Extrait fourni –

▬▬▬

Dans une interview accordée au quotidien britannique The Daily Telegraph et publiée lundi, le secrétaire général de l’OTAN, Jens Stoltenberg, a clairement indiqué que l’augmentation du nombre d’armes nucléaires déployées, en réponse à la Russie et à la Chine, était le principal sujet de discussion lors du sommet des ministres de la Défense de l’OTAN qui s’est tenu la semaine dernière.
«Je n’entrerai pas dans les détails opérationnels concernant le nombre de têtes nucléaires qui devraient être opérationnelles et celles qui devraient être stockées, mais nous devons nous consulter sur ces questions», a déclaré Stoltenberg. «C’est exactement ce que nous faisons à l’OTAN, par exemple lors de réunions au sein de l’OTAN, un groupe de planification nucléaire, comme nous l’avons fait lors de la réunion des ministres de la Défense de la semaine dernière.»
Lors d’un briefing à la Maison-Blanche lundi, à la veille d’une visite prévue de Stoltenberg pour des entretiens avec Biden sur la guerre contre la Russie en Ukraine, le porte-parole John Kirby a refusé de démentir la déclaration de Stoltenberg lorsqu’on lui a demandé si «le président avait pris part à des consultations sur le déploiement d’armes nucléaires supplémentaires».
Dans une question complémentaire, on a interrogé Kirby: «Comment [la déclaration de Stoltenberg] ne peut-elle pas être perçue comme une provocation ou une escalade ?» Il a répondu en disant que «l’OTAN est une alliance défensive» et, puisqu’il a prononcé ces mots magiques, ses actions, par définition, ne peuvent pas être une «provocation» ou une «escalade».

▬▬▬

Matériel fourni –
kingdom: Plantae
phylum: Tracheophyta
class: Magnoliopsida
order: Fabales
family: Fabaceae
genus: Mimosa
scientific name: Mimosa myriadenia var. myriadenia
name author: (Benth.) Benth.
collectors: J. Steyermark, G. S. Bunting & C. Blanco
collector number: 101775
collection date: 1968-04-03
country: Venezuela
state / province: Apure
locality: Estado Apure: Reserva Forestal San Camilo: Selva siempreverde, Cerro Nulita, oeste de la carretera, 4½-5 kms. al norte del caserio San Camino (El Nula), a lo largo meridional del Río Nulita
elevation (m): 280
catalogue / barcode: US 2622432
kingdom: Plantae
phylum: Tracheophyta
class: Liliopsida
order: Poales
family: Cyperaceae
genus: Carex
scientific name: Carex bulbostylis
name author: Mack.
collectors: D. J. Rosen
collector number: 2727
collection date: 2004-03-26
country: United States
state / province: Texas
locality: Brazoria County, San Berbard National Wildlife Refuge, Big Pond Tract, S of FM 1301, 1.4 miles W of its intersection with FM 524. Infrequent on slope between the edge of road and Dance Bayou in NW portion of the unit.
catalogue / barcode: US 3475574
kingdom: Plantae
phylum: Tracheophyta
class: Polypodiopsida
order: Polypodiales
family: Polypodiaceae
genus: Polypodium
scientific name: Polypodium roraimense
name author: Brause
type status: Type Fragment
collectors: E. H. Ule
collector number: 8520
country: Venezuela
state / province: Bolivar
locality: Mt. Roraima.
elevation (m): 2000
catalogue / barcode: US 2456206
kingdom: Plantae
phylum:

▬▬▬

Consigne – Pourriez-vous reproduire mot pour mot, dans l'article sur l'OTAN, tout le passage qui va de « Dans une interview » jusqu'à « tenu la semaine dernière. » ?

Réponse –
Dans une interview accordée au quotidien britannique The Daily Telegraph et publiée lundi, le secrétaire général de l’OTAN, Jens Stoltenberg, a clairement indiqué que l’augmentation du nombre d’armes nucléaires déployées, en réponse à la Russie et à la Chine, était le principal sujet de discussion lors du sommet des ministres de la Défense de l’OTAN qui s’est tenu la semaine dernière.